## WHAT TO PRODUCE
Copy out, unchanged, the lines of the listing below from its start through the line containing "Logged time: 11 h 24 min", including both ends.

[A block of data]

----------

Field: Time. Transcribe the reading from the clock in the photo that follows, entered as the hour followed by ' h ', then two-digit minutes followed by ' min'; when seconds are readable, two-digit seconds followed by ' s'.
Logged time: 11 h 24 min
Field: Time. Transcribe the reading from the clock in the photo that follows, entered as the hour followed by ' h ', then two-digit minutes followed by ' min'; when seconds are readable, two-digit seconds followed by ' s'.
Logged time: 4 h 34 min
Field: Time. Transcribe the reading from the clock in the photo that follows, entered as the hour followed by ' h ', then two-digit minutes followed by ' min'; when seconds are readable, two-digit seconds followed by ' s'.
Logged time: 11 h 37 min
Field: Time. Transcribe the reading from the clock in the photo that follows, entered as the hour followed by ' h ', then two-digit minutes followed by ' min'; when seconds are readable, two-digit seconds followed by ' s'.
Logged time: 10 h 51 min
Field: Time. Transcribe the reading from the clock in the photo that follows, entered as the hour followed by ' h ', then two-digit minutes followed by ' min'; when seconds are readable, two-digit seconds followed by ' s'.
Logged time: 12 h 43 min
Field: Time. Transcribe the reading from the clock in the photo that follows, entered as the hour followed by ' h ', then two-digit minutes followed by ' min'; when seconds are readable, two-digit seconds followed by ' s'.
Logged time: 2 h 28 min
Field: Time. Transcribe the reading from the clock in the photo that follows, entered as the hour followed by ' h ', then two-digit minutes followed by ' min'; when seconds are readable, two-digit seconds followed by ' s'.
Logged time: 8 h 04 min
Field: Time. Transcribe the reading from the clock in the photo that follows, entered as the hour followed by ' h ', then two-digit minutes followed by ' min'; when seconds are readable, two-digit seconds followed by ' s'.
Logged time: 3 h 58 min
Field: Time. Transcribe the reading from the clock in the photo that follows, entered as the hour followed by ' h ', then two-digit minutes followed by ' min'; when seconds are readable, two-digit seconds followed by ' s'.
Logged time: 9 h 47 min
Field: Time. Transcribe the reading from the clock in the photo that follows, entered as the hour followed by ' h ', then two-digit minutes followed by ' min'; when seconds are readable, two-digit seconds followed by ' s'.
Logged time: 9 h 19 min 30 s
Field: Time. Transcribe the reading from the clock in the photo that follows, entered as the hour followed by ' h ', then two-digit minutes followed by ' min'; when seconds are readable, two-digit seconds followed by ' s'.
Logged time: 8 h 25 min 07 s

----------

## OUTPUT OF THE EXERCISE
Field: Time. Transcribe the reading from the clock in the photo that follows, entered as the hour followed by ' h ', then two-digit minutes followed by ' min'; when seconds are readable, two-digit seconds followed by ' s'.
Logged time: 11 h 24 min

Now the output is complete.